Horror, panic and ignorance held Stewart fast to the ship’s side. He saw that the undrilled crew, leaderless, shocked and decimated, had no idea what to do. The bo’s’n had vanished. The captain, wet with spray, was clinging hard to the mainmast and mouthing at the heaving galliasse. There was no sign of the Irish party; then the Archer, taking a step on the jumping, slippery deck, saw O’LiamRoe disappearing down the poop ladder and two black-headed Celts capering down the main gangway closing hatchways and hurling the tangle of pulped bunting in the sea.
La Sauvée
began to settle. On her port side she was dry and firm yet; on the roll to starboard she took in green sea with a slap and suck. The galliasse, her timbers buffed and splintered, pitched still at their side. The helmsman had brought the
Gouden Roos
up to the wind, but with the impact she had lost all her way. She lay clumsily in stays, helpless to sail out of the galley’s hapless path, and the September wind, pranking from side to side, gripped her broad upperworks and began grimly to drive her again, backwards and up to the flank of the stricken galley once more.
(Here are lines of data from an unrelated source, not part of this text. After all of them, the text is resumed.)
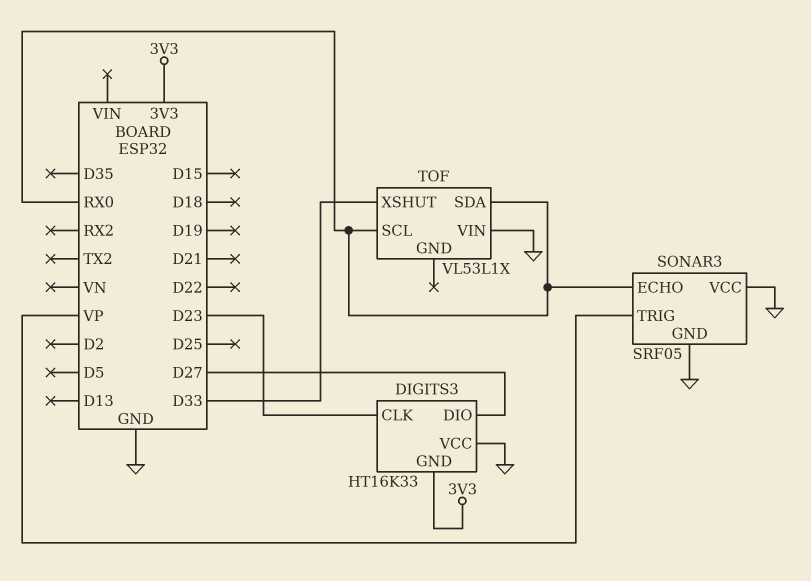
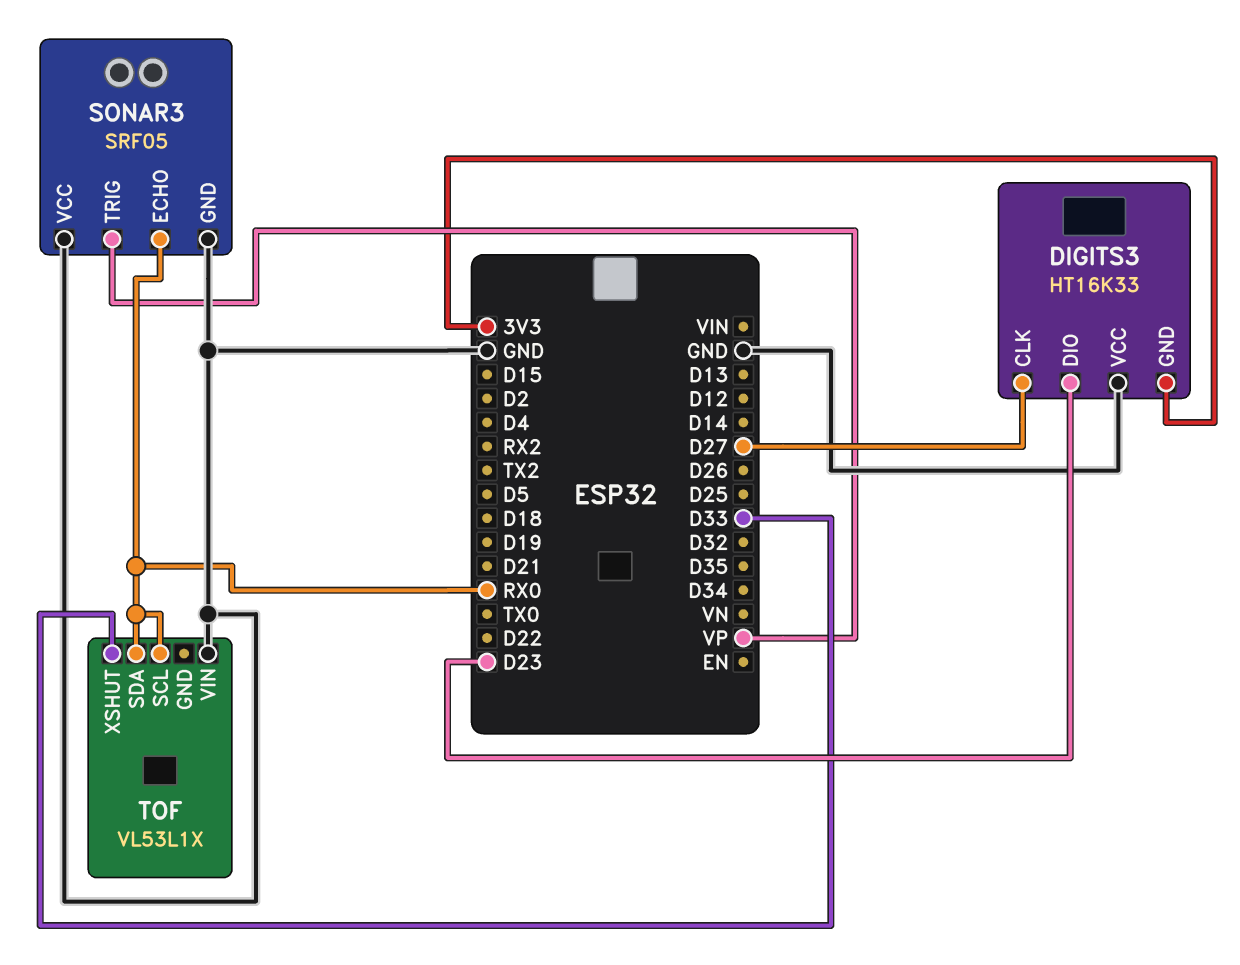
DIGITS3 pin CLK: D23 -> D27
DIGITS3 pin DIO: D27 -> D23

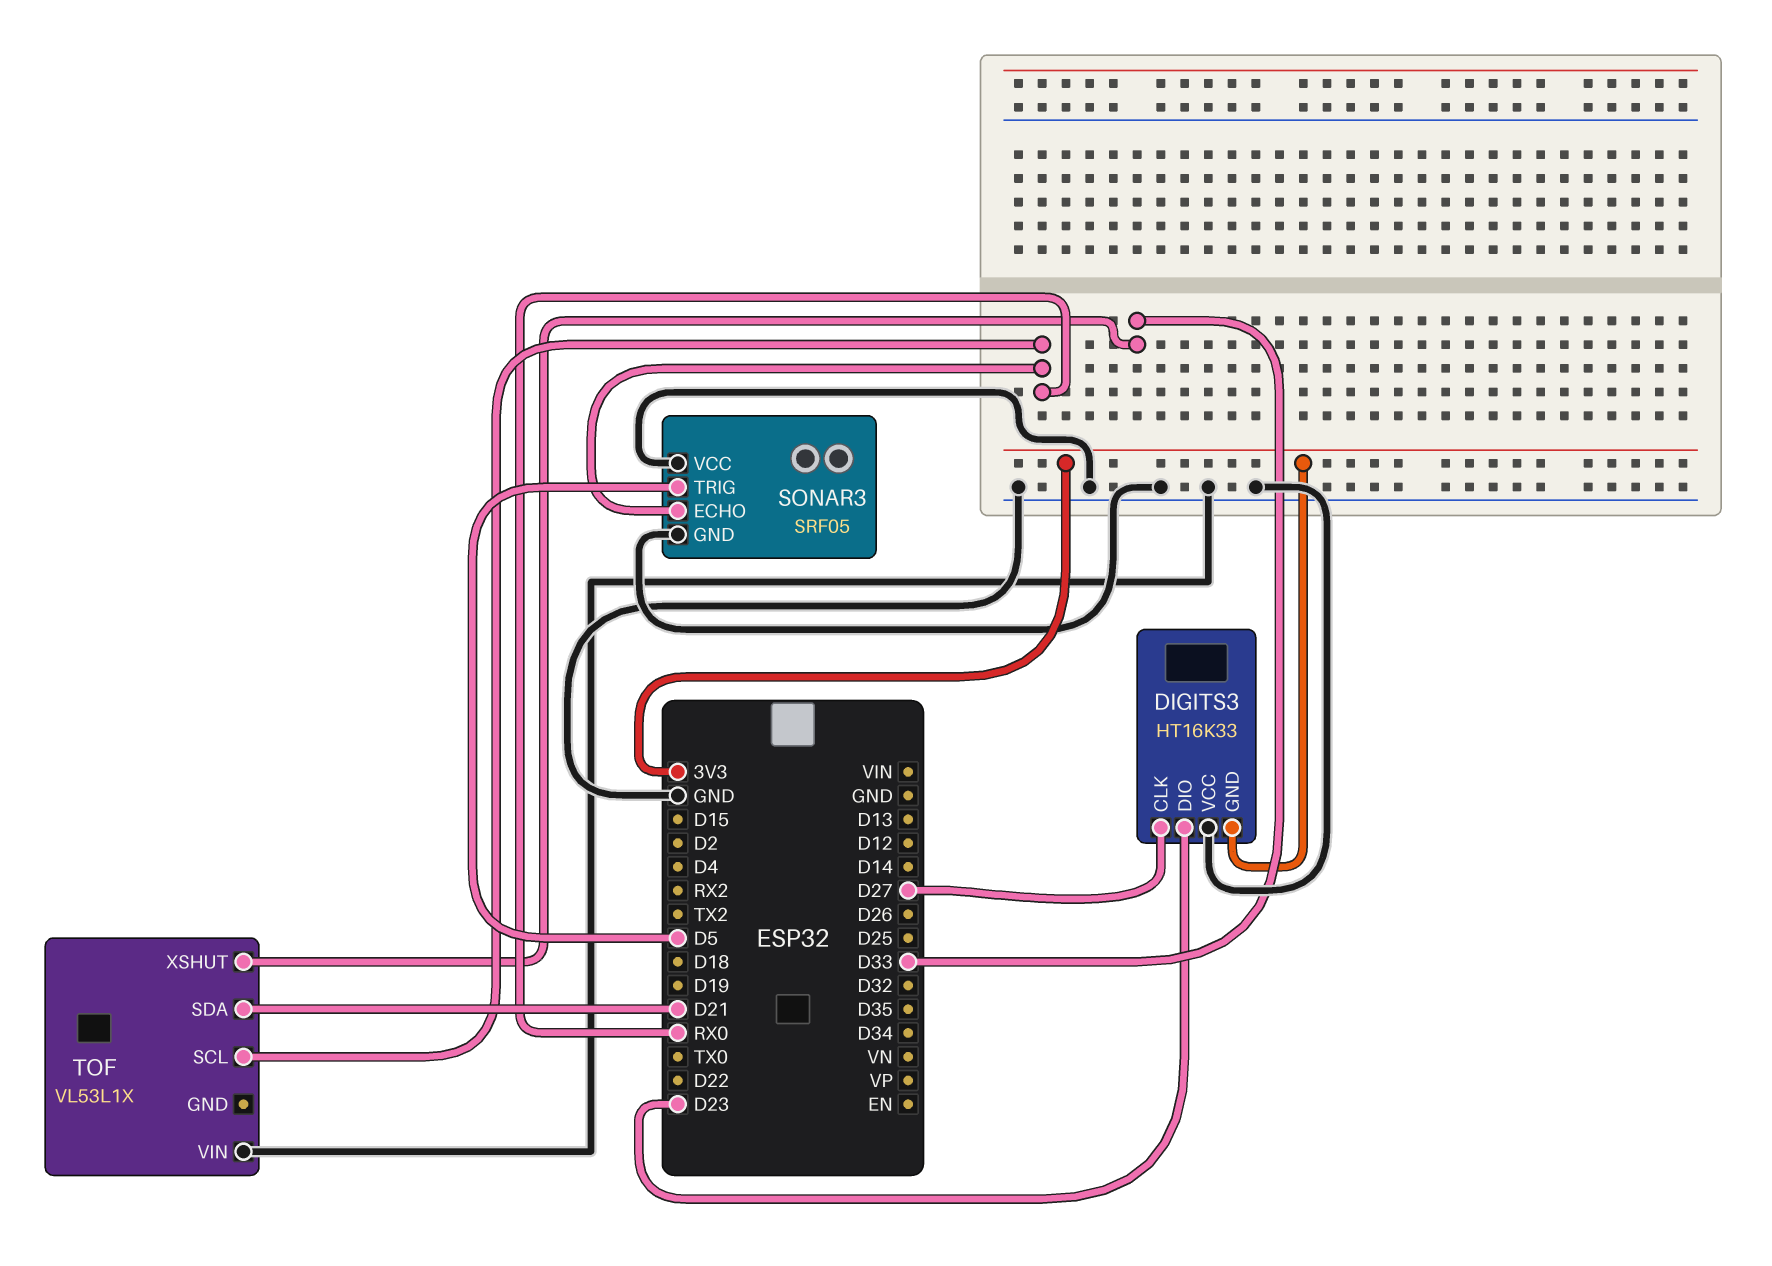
SONAR3 pin TRIG: VP -> D5
TOF pin SDA: RX0 -> D21

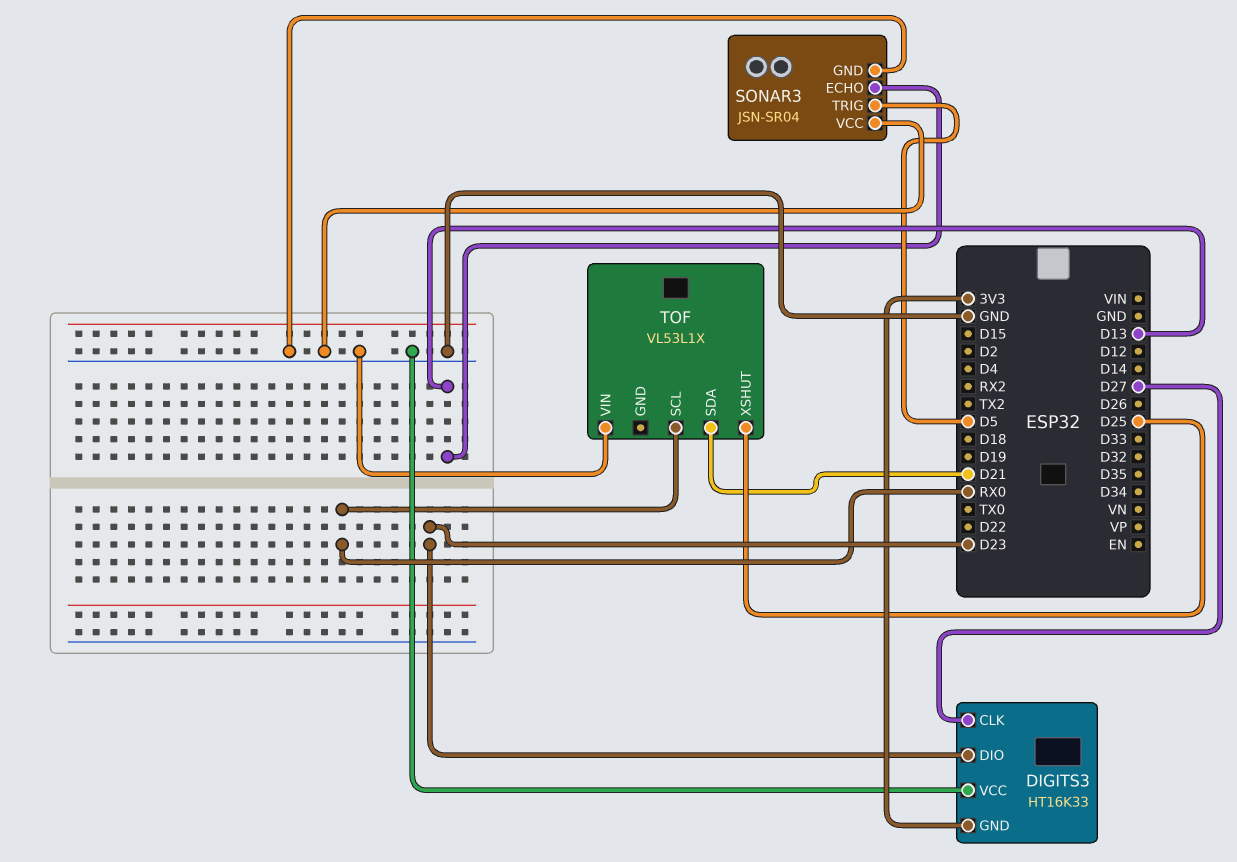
SONAR3: SRF05 -> JSN-SR04
SONAR3 pin ECHO: RX0 -> D13
TOF pin XSHUT: D33 -> D25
The O’LiamRoe, crowbar in hand, appeared for an instant under
Stewart and vanished to starboard into the pit of overturned flesh. It seemed a futile errand of mercy. Ashamed of the thought, Stewart leaped down himself and was belaboured like a log in a millrace. The free men, silent with terror, were fighting towards the single spare boat, followed by the first of the unlocked slaves. As he was dragged, twisting with them, a sea broke and hissed on the rambade. They cowered, and then scattered screaming. For the last time the galliasse overshadowed the clotted and struggling ship.
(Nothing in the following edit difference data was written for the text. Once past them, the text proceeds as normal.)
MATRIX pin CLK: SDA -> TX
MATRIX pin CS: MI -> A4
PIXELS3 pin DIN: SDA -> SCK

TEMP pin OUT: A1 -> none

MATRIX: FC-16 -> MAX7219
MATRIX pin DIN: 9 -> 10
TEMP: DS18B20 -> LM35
It was then that the whistle blew. It blew twice, and the second time they heard the order, clear, succinct and calm. ‘
On va faire voile. Casse trinquet! Timonier, orser!
’
There were just enough sane men left to obey; and Robin Stewart was one of them. With violent purpose they leaped for the running tackle of the furled lateen sail, high above them. Willing hands un-clewed the rope; and in the very throat of all the malignant crab-gods of the ocean, they mustered in fright and foreboding the mighty snap of a tug needed to break the sail from its withies and gather the wind to their rescue. The hemp snaked and crashed as they pulled—and the sail stayed hard-tied to the yardarm.